From a thread at Avva I learned that the Russian family name Chaadaev (well known because of the nineteenth-century Westernizer) comes from the Mongolian name Chaghatai (well known because of Genghis Khan’s son, who inherited Central Asia and founded a dynasty). This was interesting enough, but in the course of the discussion someone asked if the name was Turkic or Mongolian, apologizing for his bukvoedstvo. This was a new word to me; it means ‘pedantry’ but is literally ‘letter-eating’ (bukva ‘letter (of the alphabet)’ + ed- ‘eat’). I love it, and will henceforth proudly identify myself as a bukvoed.

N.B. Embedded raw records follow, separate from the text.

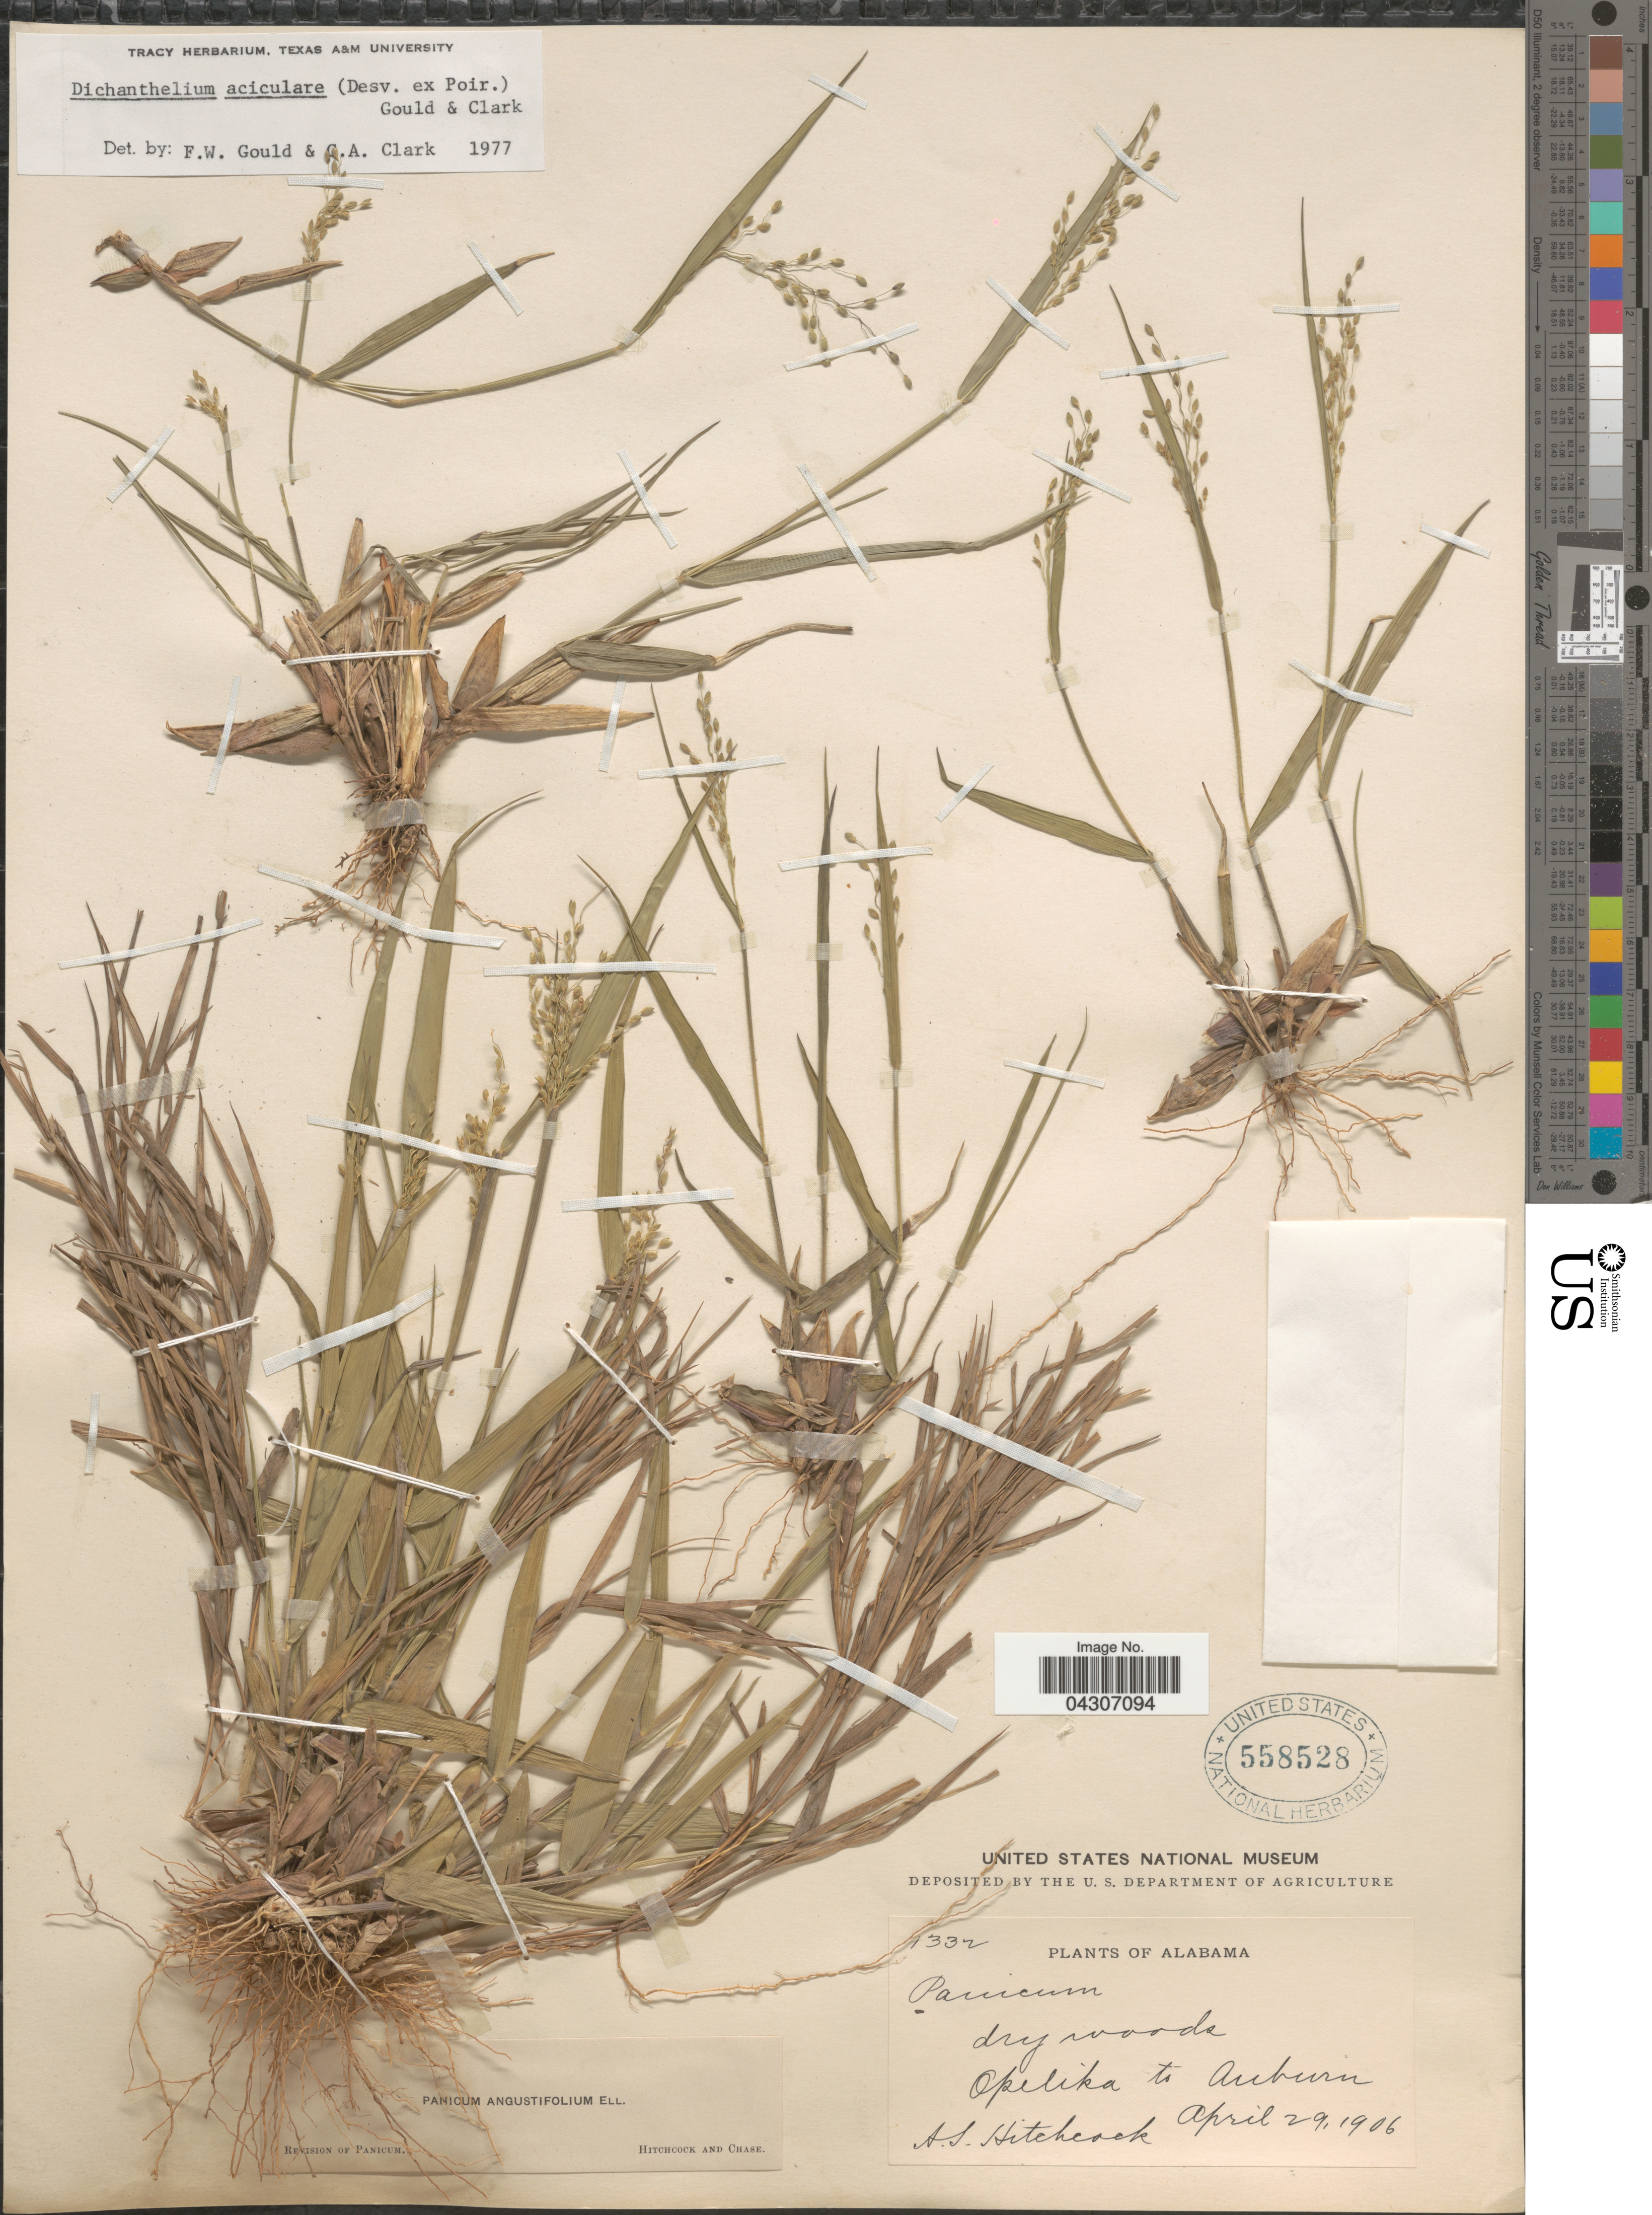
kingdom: Plantae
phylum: Tracheophyta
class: Liliopsida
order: Poales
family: Poaceae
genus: Dichanthelium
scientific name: Dichanthelium aciculare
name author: (Desv. ex Poir.) Gould & C.A. Clark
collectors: A. S. Hitchcock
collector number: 1332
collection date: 1906-04-29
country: United States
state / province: Alabama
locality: Dry woods. Opelika to Auburn.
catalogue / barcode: US 558528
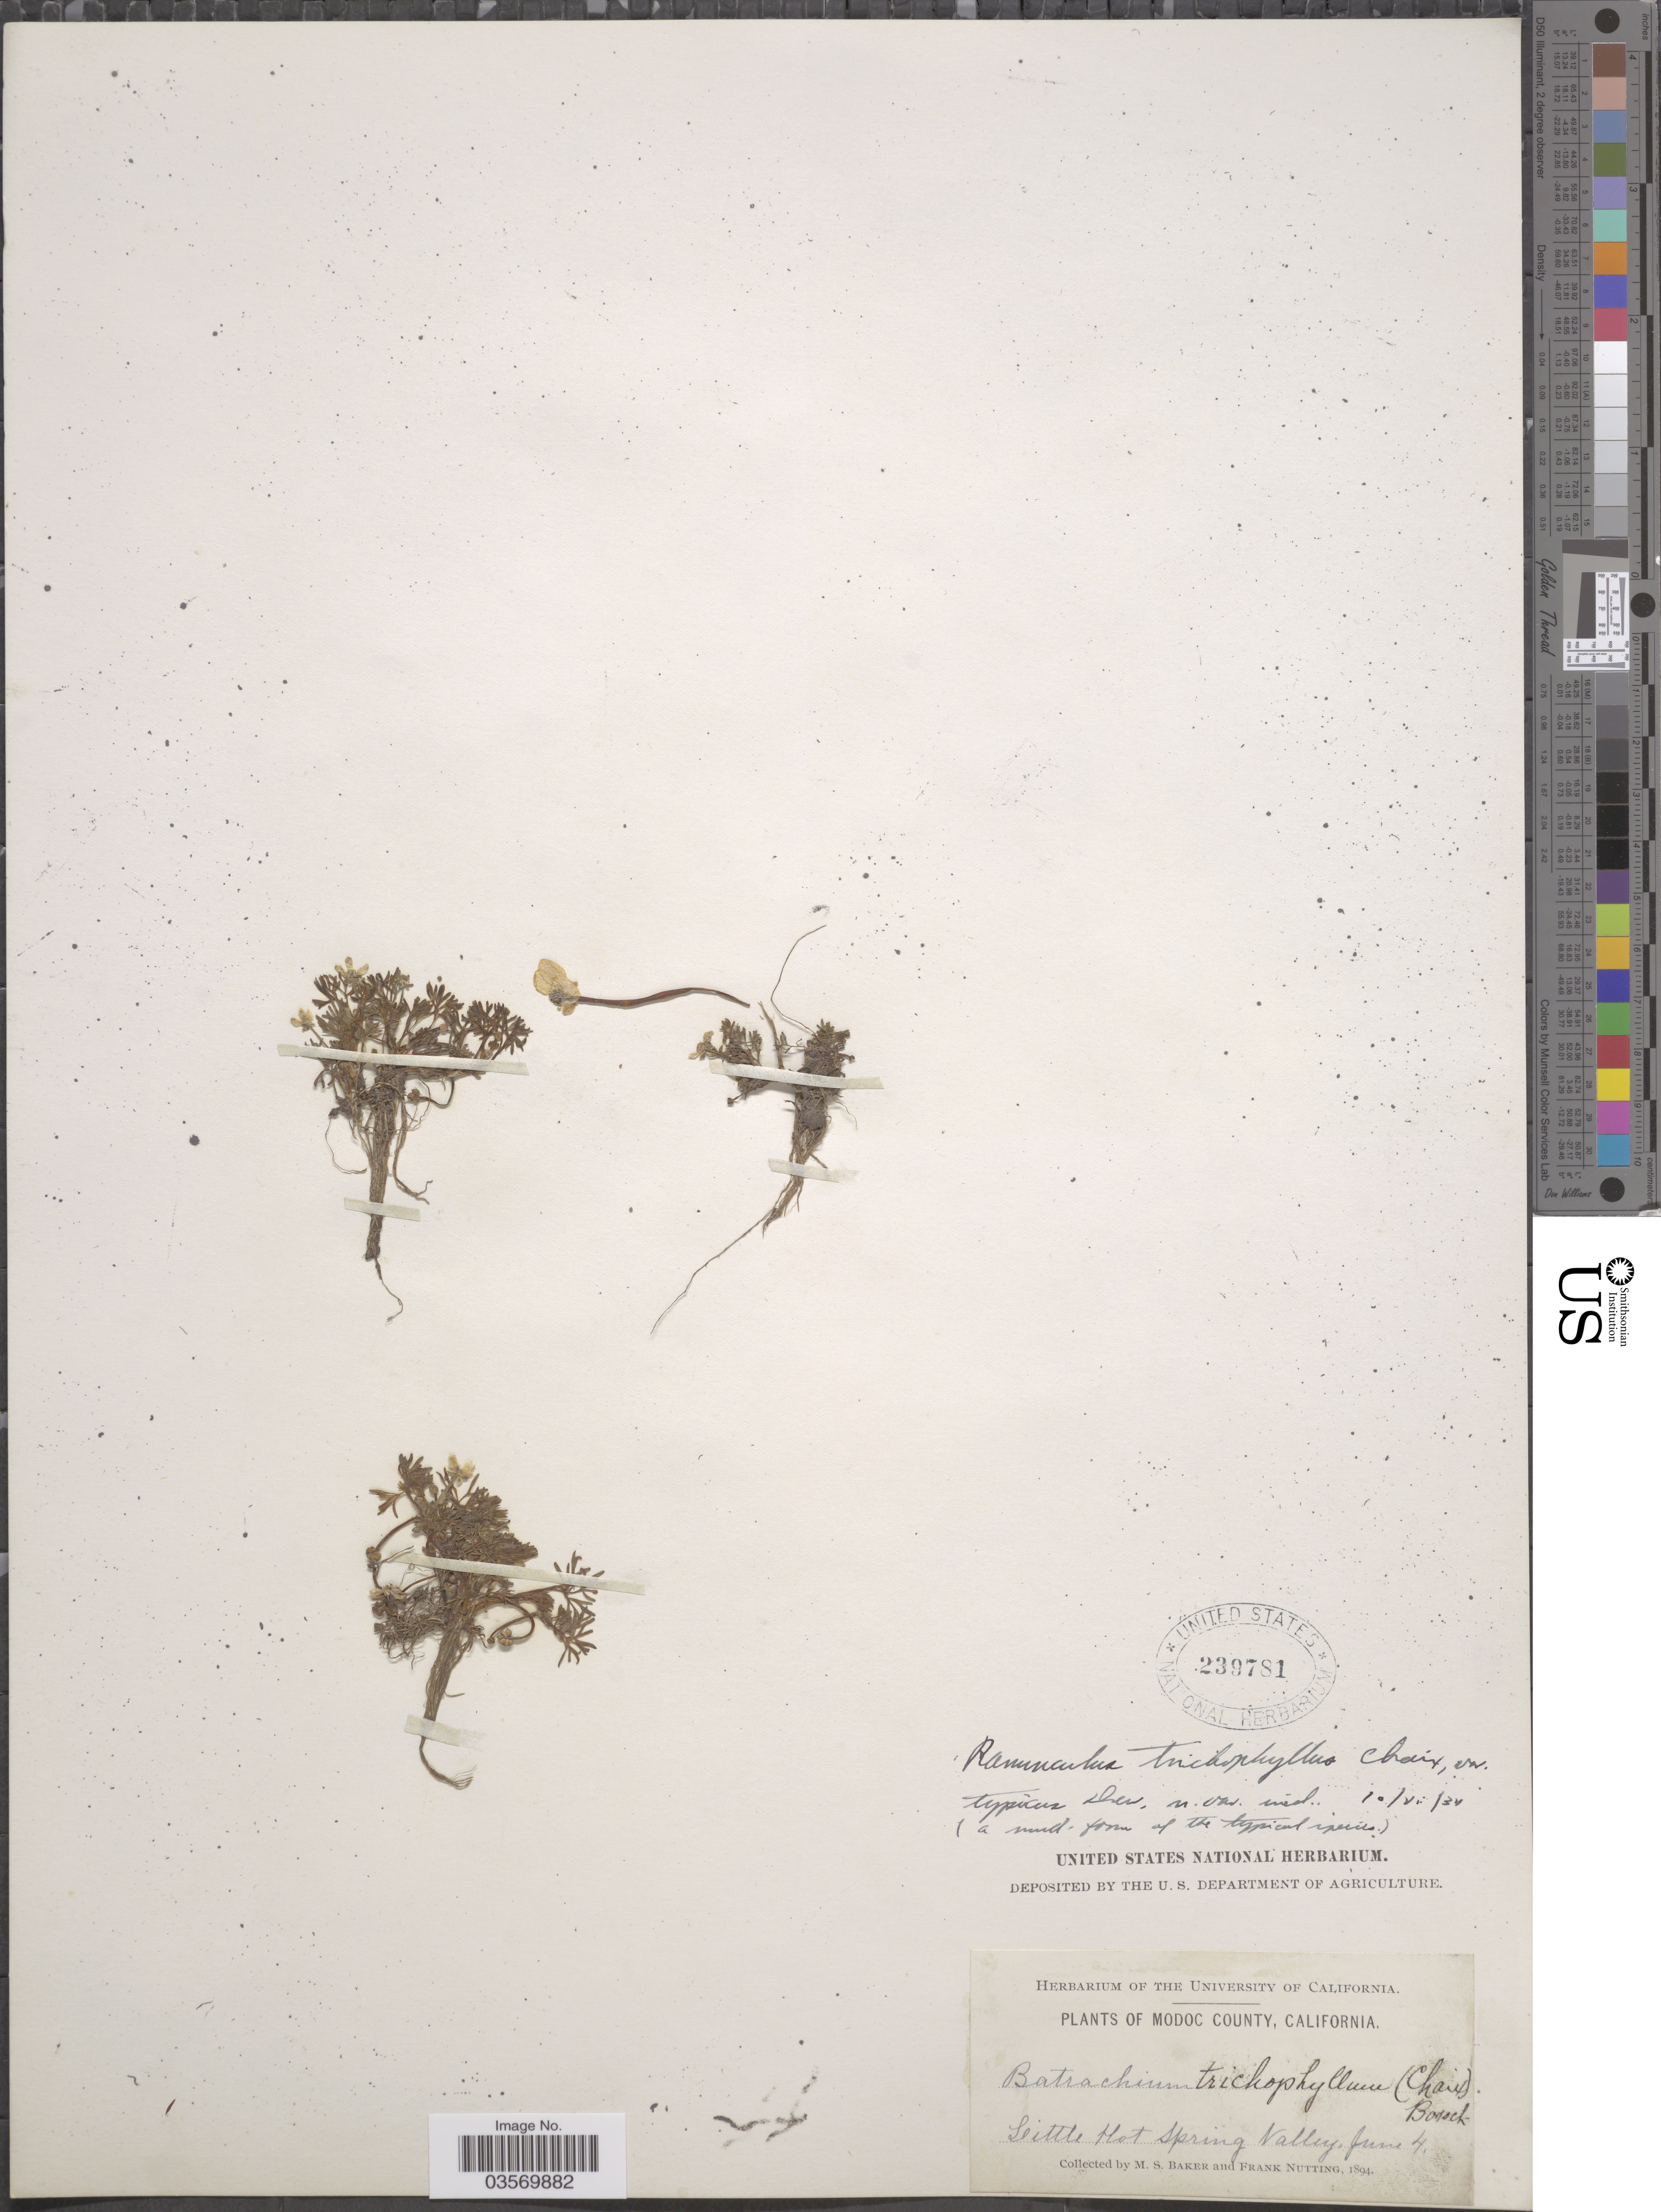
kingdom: Plantae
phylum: Tracheophyta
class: Magnoliopsida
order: Ranunculales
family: Ranunculaceae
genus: Ranunculus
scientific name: Ranunculus trichophyllus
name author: Chaix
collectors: M. S. Baker & F. Nutting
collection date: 1894-06-04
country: United States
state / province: California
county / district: Modoc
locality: Modoc County. Little Hot Spring Valley.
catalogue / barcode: US 239781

(Bukva, incidentally, is ultimately borrowed from Germanic boko ‘beech tree,’ which is also the source of English book. And while I’m at it, the plural of book should historically be beech, which is the result of applying the regular sound changes to the Old English plural bec, with long e. Isn’t linguistics fun?)

IKIRU.

Yesterday I realized that it was the last day Kurosawa’s 1952 movie Ikiru (To Live) would be showing at the Film Forum, so I dashed down after work and saw it. I knew it was considered one of his best, but I didn’t realize it was going to wind up on my short list of Greatest Movies Ever Made (along with Rules of the Game and Mirror and A Brighter Summer Day… but that’s a list for another entry). Takashi Shimura gives the performance of a lifetime as a government bureaucrat who’s been effectively dead for twenty years and only learns to live when he discovers his time is about to run out. The scene in which a dissolute writer shows him how to carouse and spend money rivals the “Nighttown” episode of Ulysses, and his drunken basso profundo rendering of “Life is Short” (“that old song from the teens,” ie, from the days when he was courting his long-dead wife) silences the nightclub and lacerates the viewer’s heart. Since this is Languagehat, I should provide the lyrics:

Inochi mijikashi
Koi se yo otome
Akaki kuchibiru
Asenu ma ni
Atsuki chishio no
Hienu ma ni
Asu no tsukihi wa
Nai mono wo

(“Life is short; fall in love, young maiden, before the colour in those crimson lips fades, before that passionate blood turns cold—for there is no tomorrow.”)
But my appreciation for the movie is influenced by a couple of extraneous factors. For one thing, the movie shows the time and place in which I spent my earliest years, which may add to its effect on me. And for another, a hat is one of the main characters; in fact, I consider it a travesty that it did not win a Best Supporting Actor award.

ROBINSON JEFFERS.

From wood s lot comes this remarkable exhibit on the craggy poet Robinson Jeffers, who much preferred hawks to people. “Shine, Perishing Republic” is famous and unforgettable, but like Mr. Woods, I will quote another poem that is all too timely:

Ave Caesar
No bitterness: our ancestors did it.
They were only ignorant and hopeful, they wanted freedom but wealth too.
Their children will learn to hope for a Caesar.
Or rather—for we are not aquiline Romans but soft mixed colonists—
Some kindly Sicilian tyrant who’ll keep
Poverty and Carthage off until the Romans arrive,
We are easy to manage, a gregarious people,
Full of sentiment, clever at mechanics, and we love our luxuries.